Atteint d’une tuberculose active, diagnostiquée au cours de son incarcération, “TT” présentait également une co-infection au VIH et à l’hépatite C. Cependant, n’ayant pas de résidence fixe, il lui était impossible d’obtenir les papiers d’identité nécessaires à sa prise en charge par le système de santé public. En effet, en Roumanie, les hôpitaux ne peuvent pas se faire rembourser leurs dépenses lorsque le ou la patient-e n’a pas de sécurité sociale. 

“Faute de prise en charge adéquate, TT a développé une tuberculose multirésistante qui a fini par le tuer”, dénonce Monica Dan. “À mon sens, il a été victime d’un engrenage qui agit contre tous les citoyens, surtout les plus vulnérables. En apprenant son décès, je me suis vraiment sentie impuissante face à ce système. ”

A Bucarest, un projet pilote pour favoriser la prise en charge de la tuberculose en-dehors de l’hôpital

Pour répondre aux défis posés par la prise en charge des patients-es au sein du système hospitalier roumain, le Fonds mondial de lutte contre le sida, la tuberculose et le paludisme finance un projet pilote de prise en charge ambulatoire de la tuberculose. Lancée en janvier 2020, cette initiative, pilotée par le ministère de la santé roumain, concerne environ 200 patients-es. Tous-tes seront traités-es dans des dispensaires de Bucarest, ce qui évitera de devoir les isoler et les hospitaliser – sauf en cas de complications cliniques. 

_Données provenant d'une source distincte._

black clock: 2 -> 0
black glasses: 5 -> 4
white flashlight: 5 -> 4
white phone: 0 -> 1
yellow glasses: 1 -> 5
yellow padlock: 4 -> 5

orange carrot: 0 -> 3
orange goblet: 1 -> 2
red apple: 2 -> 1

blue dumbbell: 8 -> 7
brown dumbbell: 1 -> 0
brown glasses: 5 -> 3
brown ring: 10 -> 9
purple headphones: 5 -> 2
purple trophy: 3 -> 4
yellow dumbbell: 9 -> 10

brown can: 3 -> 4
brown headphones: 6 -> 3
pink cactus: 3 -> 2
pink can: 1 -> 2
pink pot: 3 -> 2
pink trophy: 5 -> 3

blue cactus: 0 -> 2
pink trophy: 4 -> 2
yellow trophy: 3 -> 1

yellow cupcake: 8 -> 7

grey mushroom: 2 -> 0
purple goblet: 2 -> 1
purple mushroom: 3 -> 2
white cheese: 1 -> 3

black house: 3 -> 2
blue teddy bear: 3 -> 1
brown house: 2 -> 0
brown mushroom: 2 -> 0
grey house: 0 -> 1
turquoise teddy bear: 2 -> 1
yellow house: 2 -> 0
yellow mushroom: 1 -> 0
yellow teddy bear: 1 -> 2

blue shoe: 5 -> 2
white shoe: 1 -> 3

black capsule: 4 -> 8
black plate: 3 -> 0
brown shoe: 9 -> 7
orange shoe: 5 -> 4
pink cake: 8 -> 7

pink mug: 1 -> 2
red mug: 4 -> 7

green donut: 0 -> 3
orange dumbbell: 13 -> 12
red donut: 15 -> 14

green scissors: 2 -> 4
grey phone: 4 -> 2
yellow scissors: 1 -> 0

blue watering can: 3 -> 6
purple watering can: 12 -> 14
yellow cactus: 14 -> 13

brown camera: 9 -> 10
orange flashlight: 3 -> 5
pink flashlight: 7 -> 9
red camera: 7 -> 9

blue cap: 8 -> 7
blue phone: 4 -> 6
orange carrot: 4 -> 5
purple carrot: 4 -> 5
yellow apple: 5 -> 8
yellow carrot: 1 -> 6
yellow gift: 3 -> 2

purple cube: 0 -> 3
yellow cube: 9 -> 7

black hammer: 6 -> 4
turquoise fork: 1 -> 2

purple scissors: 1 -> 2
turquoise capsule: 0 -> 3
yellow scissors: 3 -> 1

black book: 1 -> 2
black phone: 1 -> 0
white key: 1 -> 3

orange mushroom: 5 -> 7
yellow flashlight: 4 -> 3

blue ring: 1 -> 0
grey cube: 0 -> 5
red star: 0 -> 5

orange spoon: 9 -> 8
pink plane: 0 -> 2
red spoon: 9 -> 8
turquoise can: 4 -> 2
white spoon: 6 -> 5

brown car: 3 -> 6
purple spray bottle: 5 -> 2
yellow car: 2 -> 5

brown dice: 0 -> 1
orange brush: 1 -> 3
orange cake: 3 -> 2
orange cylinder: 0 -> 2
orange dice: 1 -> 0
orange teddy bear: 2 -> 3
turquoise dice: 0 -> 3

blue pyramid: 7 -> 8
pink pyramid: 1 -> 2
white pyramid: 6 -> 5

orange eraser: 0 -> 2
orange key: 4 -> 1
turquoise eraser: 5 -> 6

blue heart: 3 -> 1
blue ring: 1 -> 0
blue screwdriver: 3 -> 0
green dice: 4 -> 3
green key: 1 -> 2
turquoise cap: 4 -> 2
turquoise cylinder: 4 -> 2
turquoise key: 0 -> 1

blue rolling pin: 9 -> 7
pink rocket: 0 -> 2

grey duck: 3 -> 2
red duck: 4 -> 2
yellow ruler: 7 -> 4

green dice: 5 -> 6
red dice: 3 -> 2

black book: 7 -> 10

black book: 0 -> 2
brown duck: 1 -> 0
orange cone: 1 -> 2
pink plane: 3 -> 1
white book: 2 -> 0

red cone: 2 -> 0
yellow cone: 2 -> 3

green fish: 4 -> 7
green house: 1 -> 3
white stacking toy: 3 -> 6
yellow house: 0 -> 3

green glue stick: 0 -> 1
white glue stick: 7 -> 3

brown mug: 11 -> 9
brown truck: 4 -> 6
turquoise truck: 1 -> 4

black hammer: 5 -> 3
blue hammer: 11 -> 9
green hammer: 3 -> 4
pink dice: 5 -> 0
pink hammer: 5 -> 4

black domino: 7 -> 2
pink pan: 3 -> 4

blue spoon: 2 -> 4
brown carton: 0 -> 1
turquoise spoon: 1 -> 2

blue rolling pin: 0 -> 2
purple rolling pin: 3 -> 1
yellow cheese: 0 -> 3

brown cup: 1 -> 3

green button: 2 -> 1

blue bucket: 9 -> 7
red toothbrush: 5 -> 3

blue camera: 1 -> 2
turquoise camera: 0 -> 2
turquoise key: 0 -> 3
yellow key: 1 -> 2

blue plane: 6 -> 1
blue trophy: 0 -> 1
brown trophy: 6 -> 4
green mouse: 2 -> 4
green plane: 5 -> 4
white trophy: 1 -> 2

En outre, ce projet permet un diagnostic rapide des personnes atteintes de tuberculose, ce qui limite les risques de transmission. En fonction des résultats, ce projet pilote pourrait être étendu au niveau national.

Tuberculose et COVID-19 : des ripostes complémentaires

Comme la tuberculose, la maladie à coronavirus COVID-19 est une infection pulmonaire potentiellement mortelle et extrêmement contagieuse. Elle cause chez les patients-es qui en sont atteints-es des symptômes semblables : toux, fièvre et difficultés respiratoires. Par ailleurs, de par son mode de transmission similaire, le COVID-19 est susceptible de toucher les mêmes groupes vulnérables que la tuberculose. Ainsi, la lutte contre la tuberculose fournit des leçons utiles pour répondre à la pandémie en cours de COVID-19. En réalité, les deux ripostes sont complémentaires et nécessitent toutes deux de combattre la stigmatisation et l’exclusion. Afin de mettre en lumière ces synergies et d’appuyer les Etats dans leur réponse au COVID-19, l’OMS a élaboré une note d’information, disponible en anglais sur son site.